Evelyn Jiang, Period 7, 12/15/2022

Evelyn Jiang
Period 7
December 15th
At this time of the year, a good chunk of Tech students are starting to hear back from the colleges
they applied early to. Of course, that brings a great deal of anxiety and disappointment, but also
relief and exhilaration. At this time that I’m writing this, I haven’t heard back from any college
that I’ve applied to yet. Brown Early Decision comes out very inconveniently next Tuesday, just
in time for my calculus and chemistry test.

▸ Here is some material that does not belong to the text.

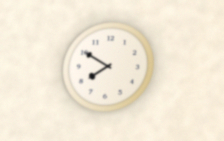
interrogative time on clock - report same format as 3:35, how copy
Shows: 7:50
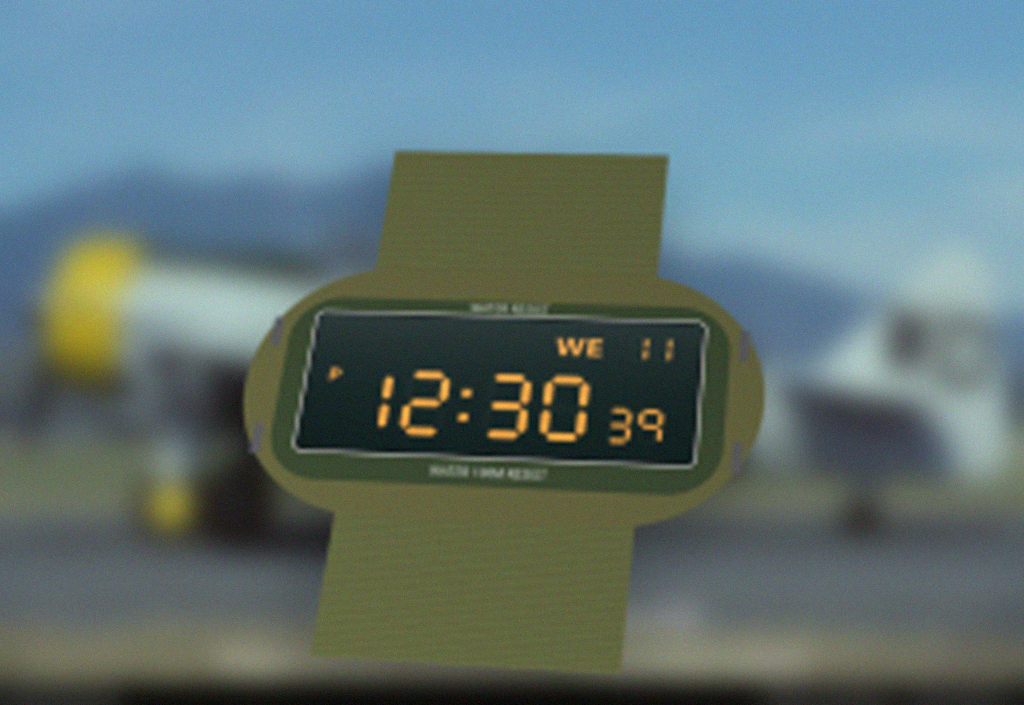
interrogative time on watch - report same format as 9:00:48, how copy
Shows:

Some people say that I refuse to acknowledge the good and hope that comes with this process,
but I don’t agree. I like to think that I’m realistic with my standards now. As of now, I am hoping
to get deferred. Yes, an acceptance letter would make me bounce off the walls, but how realistic
is it when the ED acceptance rate is a mere 14%? How realistic is it when the deferral rate is
25%? How realistic is it when the rejection rate is 60%? Chances are, I’m getting rejected.
My standards for myself are heavily influenced by external factors, but I keep a few things in
mind that nothing can change.

I am going to where I meant to be. Rejection is simply redirection.
I crafted these standards by asking myself “what would I want to hear after a brutal rejection
letter?”. Applying to college is an emotional process, and I’ve tried to prioritize my mental
health above everything else. I’m not particularly religious (maybe slightly superstitious) but I
find it hard to believe that just because something didn’t go the way you wanted it to, your life is
suddenly thrown off track. I believe as long as there is a will and a passion, you will end up with
what you want. Maybe you won’t get everything you want in life, but college is simply just a
stepping stone.

For me, these standards are just something I want to keep in mind. They’re not overly optimistic,
nor are they pessimistic. They are realistic, and I think that’s the most important part to me.
I have demonstrated resilience towards achieving these standards by trying my hardest to not slip
into the slippery slope that is negativity and imposter syndrome. Over writing essays and
reviewing my applications, I’ve learned that I am my own worst critic. If I fall into saying
self-deprecating phrases to myself, I will feel worse, and my goal is to not do that to myself.
Ultimately, my goal isn’t to get into an Ivy League college (although it’d be pretty nice). My goal
is to not drive myself insane with negativity and self-sabotaging habits. I show resilience here
because although I have been doing that to myself for the past few years, I am actively trying to
get rid of those destructive habits, at least for one of the most stressful times in my life. I am
actively choosing to be kind to myself, despite everything else going on now.

I access myself and my progress by making sure I am keeping up with healthier habits. No
skipping meals, taking mental health breaks, and hugging my stuffed animals are all habits I
want to implement more, especially now. If I find myself slipping, I shut off and either go to
sleep early, or end up taking the next day off altogether. To adjust my standards, I talk to my
friends who are also going through this stressful time. They see me differently than I view
myself, so it is helpful to get someone else’s opinion, and then access my situation.

Over this strange time, I’ve learned how to take care of myself more mentally and emotionally.
To me, that is more valuable than any college acceptance will ever be.